§ To do
Repeat every record exactly as written, but leave out the pictures.

==============================

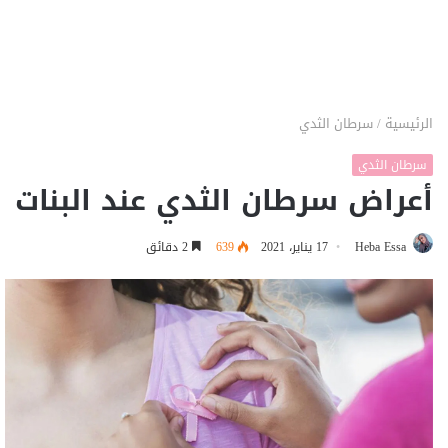
الرئيسية
/
سرطان الثدي
سرطان الثدي
أعراض سرطان الثدي عند البنات
Heba Essa
17 يناير، 2021
639
2 دقائق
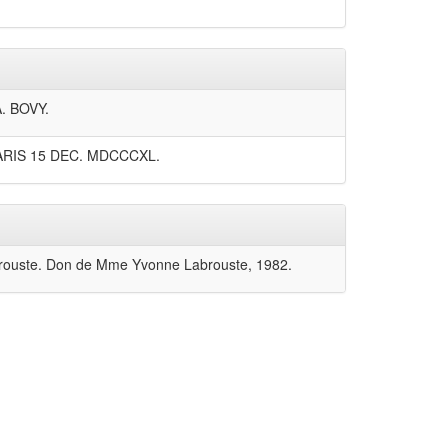
. BOVY.
ARIS 15 DEC. MDCCCXL.
abrouste. Don de Mme Yvonne Labrouste, 1982.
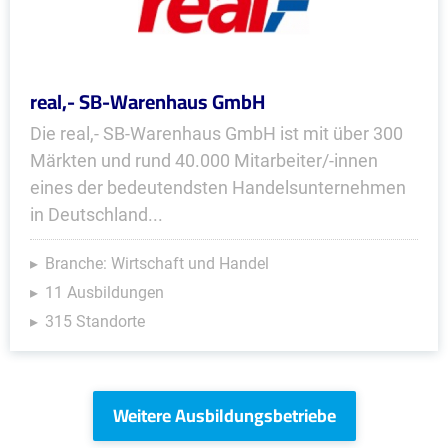
real,- SB-Warenhaus GmbH
Die real,- SB-Warenhaus GmbH ist mit über 300
Märkten und rund 40.000 Mitarbeiter/-innen
eines der bedeutendsten Handelsunternehmen
in Deutschland...
Branche: Wirtschaft und Handel
11 Ausbildungen
315 Standorte
Weitere Ausbildungsbetriebe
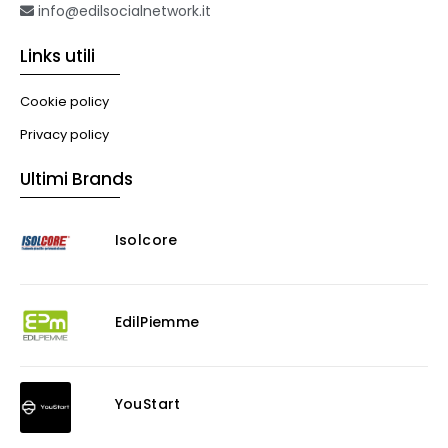
info@edilsocialnetwork.it
Links utili
Cookie policy
Privacy policy
Ultimi Brands
Isolcore
EdilPiemme
YouStart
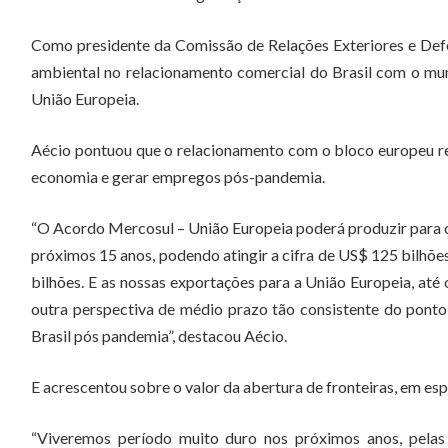
Como presidente da Comissão de Relações Exteriores e Def
ambiental no relacionamento comercial do Brasil com o mun
União Europeia.
Aécio pontuou que o relacionamento com o bloco europeu rep
economia e gerar empregos pós-pandemia.
“O Acordo Mercosul – União Europeia poderá produzir para o
próximos 15 anos, podendo atingir a cifra de US$ 125 bilhõ
bilhões. E as nossas exportações para a União Europeia, até
outra perspectiva de médio prazo tão consistente do pont
Brasil pós pandemia”, destacou Aécio.
E acrescentou sobre o valor da abertura de fronteiras, em es
“Viveremos período muito duro nos próximos anos, pelas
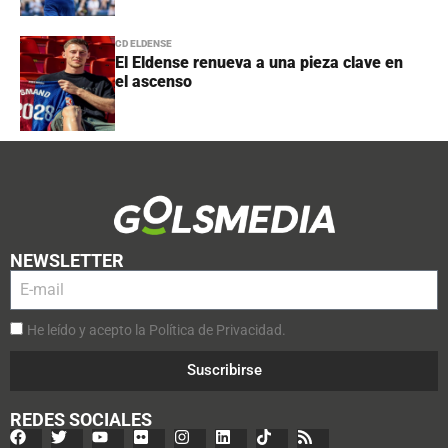
CD ELDENSE
El Eldense renueva a una pieza clave en
el ascenso
NEWSLETTER
He leído y acepto la Política de Privacidad.
Suscribirse
REDES SOCIALES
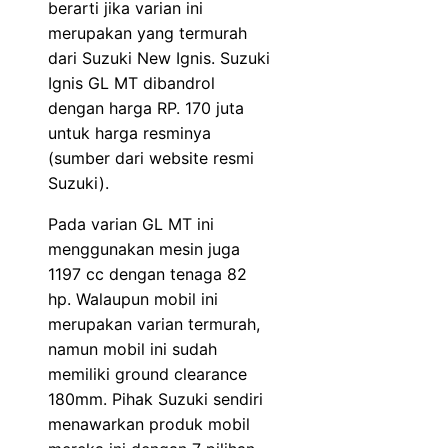
berarti jika varian ini
merupakan yang termurah
dari Suzuki New Ignis. Suzuki
Ignis GL MT dibandrol
dengan harga RP. 170 juta
untuk harga resminya
(sumber dari website resmi
Suzuki).
Pada varian GL MT ini
menggunakan mesin juga
1197 cc dengan tenaga 82
hp. Walaupun mobil ini
merupakan varian termurah,
namun mobil ini sudah
memiliki ground clearance
180mm. Pihak Suzuki sendiri
menawarkan produk mobil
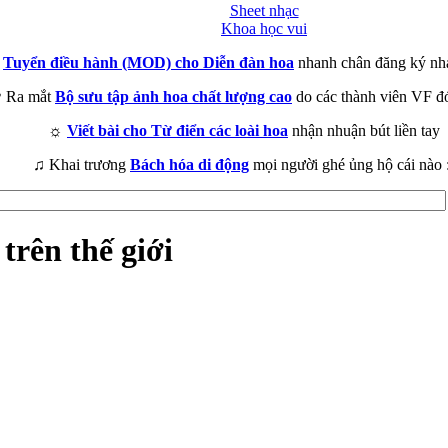
Sheet nhạc
Khoa học vui
►
Tuyển điều hành (MOD) cho Diễn đàn hoa
nhanh chân đăng ký nh
 Ra mắt
Bộ sưu tập ảnh hoa chất lượng cao
do các thành viên VF đ
☼
Viết bài cho Từ điển các loài hoa
nhận nhuận bút liền tay
♫ Khai trương
Bách hóa di động
mọi người ghé ủng hộ cái nào 
trên thế giới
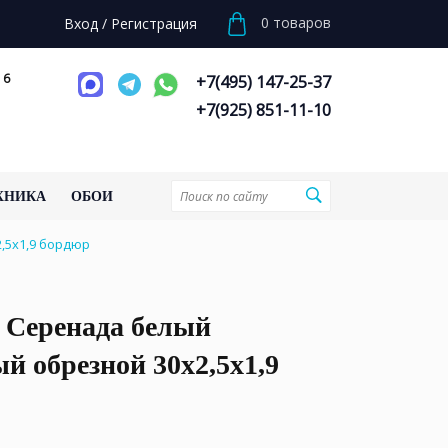
0
товаров
Вход
/
Регистрация
 6
+7(495) 147-25-37
+7(925) 851-11-10
ХНИКА
ОБОИ
,5x1,9 бордюр
 Серенада белый
й обрезной 30x2,5x1,9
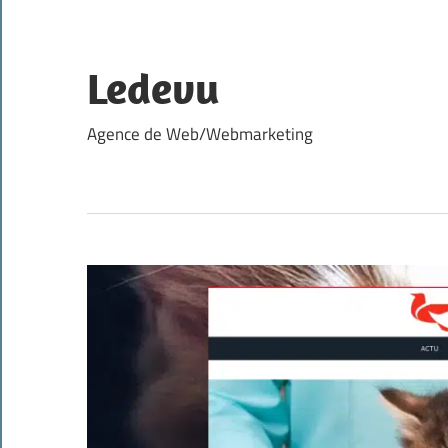
Skip
to
content
Ledevu
Agence de Web/Webmarketing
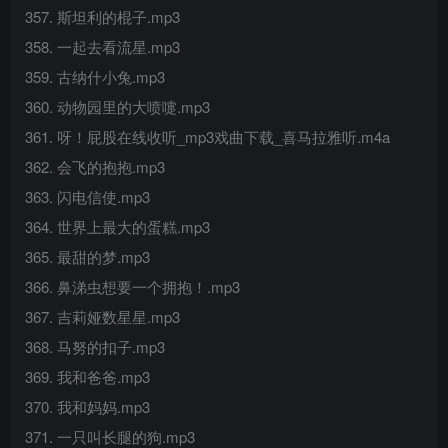
357. 斯坦利的棍子.mp3
358. 一起去看流星.mp3
359. 古纳什小兔.mp3
360. 动物园里的大喷嚏.mp3
361. 呀！屁股在线收听_mp3戏曲下载_喜马拉雅听.m4a
362. 会飞的抱抱.mp3
363. 闪电信使.mp3
364. 世界上最大的蛋糕.mp3
365. 最甜的梦.mp3
366. 鼻涕虫想要一个拥抱！.mp3
367. 吉莉娅数星星.mp3
368. 马努的扣子.mp3
369. 我和爸爸.mp3
370. 我和妈妈.mp3
371. 一只叫长腿的狗.mp3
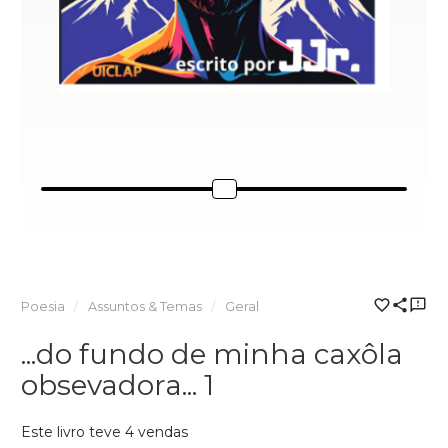
Poesia
Assuntos & Temas
Geral
...do fundo de minha caxôla
obsevadora... 1
Este livro teve 4 vendas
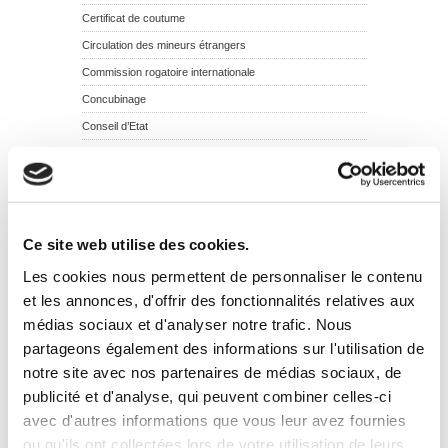
Certificat de coutume
Circulation des mineurs étrangers
Commission rogatoire internationale
Concubinage
Conseil d’Etat
Conseil de famille des pupilles de l’Etat
Conseil supérieur de l’adoption
Consentement à l’adoption
Zones de conflit
Ce site web utilise des cookies.
Tutelle de l’enfant mineur
Les cookies nous permettent de personnaliser le contenu
Traduction des documents constitutifs du dossier
et les annonces, d'offrir des fonctionnalités relatives aux
d’adoption
médias sociaux et d'analyser notre trafic. Nous
Succession et adoption
partageons également des informations sur l'utilisation de
Révocation de l’adoption simple
notre site avec nos partenaires de médias sociaux, de
Regroupement familial
publicité et d'analyse, qui peuvent combiner celles-ci
Rectification judiciaire d’un acte de l’état civil
avec d'autres informations que vous leur avez fournies
Recherche des origines
ou qu'ils ont collectées lors de votre utilisation de leurs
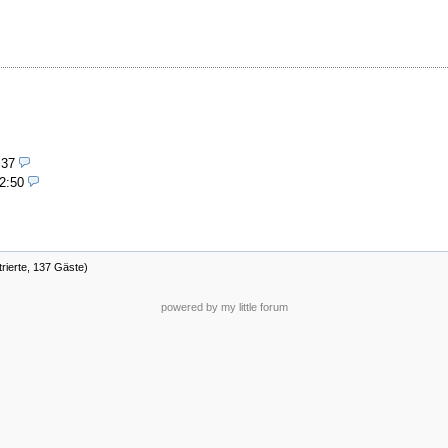
:37
2:50
trierte, 137 Gäste)
powered by my little forum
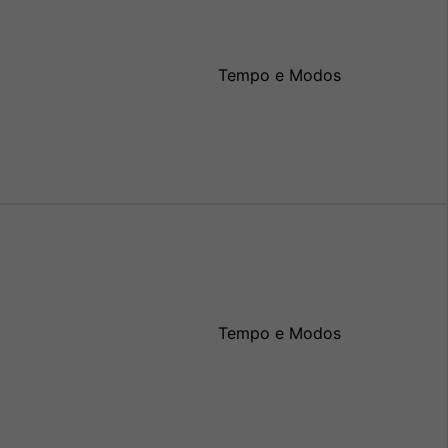
Tempo e Modos
Tempo e Modos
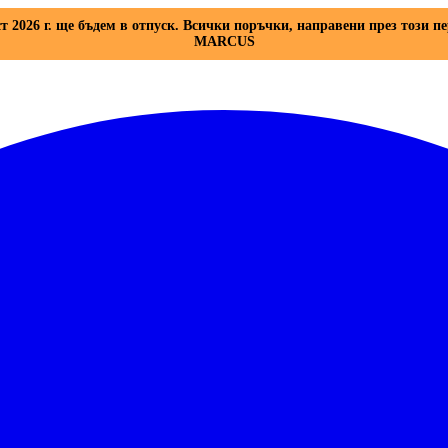
ст 2026 г. ще бъдем в отпуск. Всички поръчки, направени през този пе
MARCUS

==============================

§ Result for this exercise
الرئيسية
/
سرطان الثدي
سرطان الثدي
أعراض سرطان الثدي عند البنات
Heba Essa
17 يناير، 2021
639
2 دقائق
. BOVY.
ARIS 15 DEC. MDCCCXL.
abrouste. Don de Mme Yvonne Labrouste, 1982.
real,- SB-Warenhaus GmbH
Die real,- SB-Warenhaus GmbH ist mit über 300
Märkten und rund 40.000 Mitarbeiter/-innen
eines der bedeutendsten Handelsunternehmen
in Deutschland...
Branche: Wirtschaft und Handel
11 Ausbildungen
315 Standorte
Weitere Ausbildungsbetriebe
info@edilsocialnetwork.it
Links utili
Cookie policy
Privacy policy
Ultimi Brands
Isolcore
EdilPiemme
YouStart
Como presidente da Comissão de Relações Exteriores e Def
ambiental no relacionamento comercial do Brasil com o mun
União Europeia.
Aécio pontuou que o relacionamento com o bloco europeu rep
economia e gerar empregos pós-pandemia.
“O Acordo Mercosul – União Europeia poderá produzir para o
próximos 15 anos, podendo atingir a cifra de US$ 125 bilhõ
bilhões. E as nossas exportações para a União Europeia, até
outra perspectiva de médio prazo tão consistente do pont
Brasil pós pandemia”, destacou Aécio.
E acrescentou sobre o valor da abertura de fronteiras, em es
“Viveremos período muito duro nos próximos anos, pelas
CD ELDENSE
El Eldense renueva a una pieza clave en
el ascenso
NEWSLETTER
He leído y acepto la Política de Privacidad.
Suscribirse
REDES SOCIALES
berarti jika varian ini
merupakan yang termurah
dari Suzuki New Ignis. Suzuki
Ignis GL MT dibandrol
dengan harga RP. 170 juta
untuk harga resminya
(sumber dari website resmi
Suzuki).
Pada varian GL MT ini
menggunakan mesin juga
1197 cc dengan tenaga 82
hp. Walaupun mobil ini
merupakan varian termurah,
namun mobil ini sudah
memiliki ground clearance
180mm. Pihak Suzuki sendiri
menawarkan produk mobil
Sheet nhạc
Khoa học vui
►
Tuyển điều hành (MOD) cho Diễn đàn hoa
nhanh chân đăng ký nh
 Ra mắt
Bộ sưu tập ảnh hoa chất lượng cao
do các thành viên VF đ
☼
Viết bài cho Từ điển các loài hoa
nhận nhuận bút liền tay
♫ Khai trương
Bách hóa di động
mọi người ghé ủng hộ cái nào 
trên thế giới
0
товаров
Вход
/
Регистрация
 6
+7(495) 147-25-37
+7(925) 851-11-10
ХНИКА
ОБОИ
,5x1,9 бордюр
 Серенада белый
й обрезной 30x2,5x1,9
Skip
to
content
Ledevu
Agence de Web/Webmarketing
357. 斯坦利的棍子.mp3
358. 一起去看流星.mp3
359. 古纳什小兔.mp3
360. 动物园里的大喷嚏.mp3
361. 呀！屁股在线收听_mp3戏曲下载_喜马拉雅听.m4a
362. 会飞的抱抱.mp3
363. 闪电信使.mp3
364. 世界上最大的蛋糕.mp3
365. 最甜的梦.mp3
366. 鼻涕虫想要一个拥抱！.mp3
367. 吉莉娅数星星.mp3
368. 马努的扣子.mp3
369. 我和爸爸.mp3
370. 我和妈妈.mp3
371. 一只叫长腿的狗.mp3
Poesia
Assuntos & Temas
Geral
...do fundo de minha caxôla
obsevadora... 1
Este livro teve 4 vendas
Certificat de coutume
Circulation des mineurs étrangers
Commission rogatoire internationale
Concubinage
Conseil d’Etat
Conseil de famille des pupilles de l’Etat
Conseil supérieur de l’adoption
Consentement à l’adoption
Zones de conflit
Ce site web utilise des cookies.
Tutelle de l’enfant mineur
Les cookies nous permettent de personnaliser le contenu
Traduction des documents constitutifs du dossier
et les annonces, d'offrir des fonctionnalités relatives aux
d’adoption
médias sociaux et d'analyser notre trafic. Nous
Succession et adoption
partageons également des informations sur l'utilisation de
Révocation de l’adoption simple
notre site avec nos partenaires de médias sociaux, de
Regroupement familial
publicité et d'analyse, qui peuvent combiner celles-ci
Rectification judiciaire d’un acte de l’état civil
avec d'autres informations que vous leur avez fournies
Recherche des origines
ou qu'ils ont collectées lors de votre utilisation de leurs
:37
2:50
trierte, 137 Gäste)
powered by my little forum
Tempo e Modos
Tempo e Modos
ст 2026 г. ще бъдем в отпуск. Всички поръчки, направени през този пе
MARCUS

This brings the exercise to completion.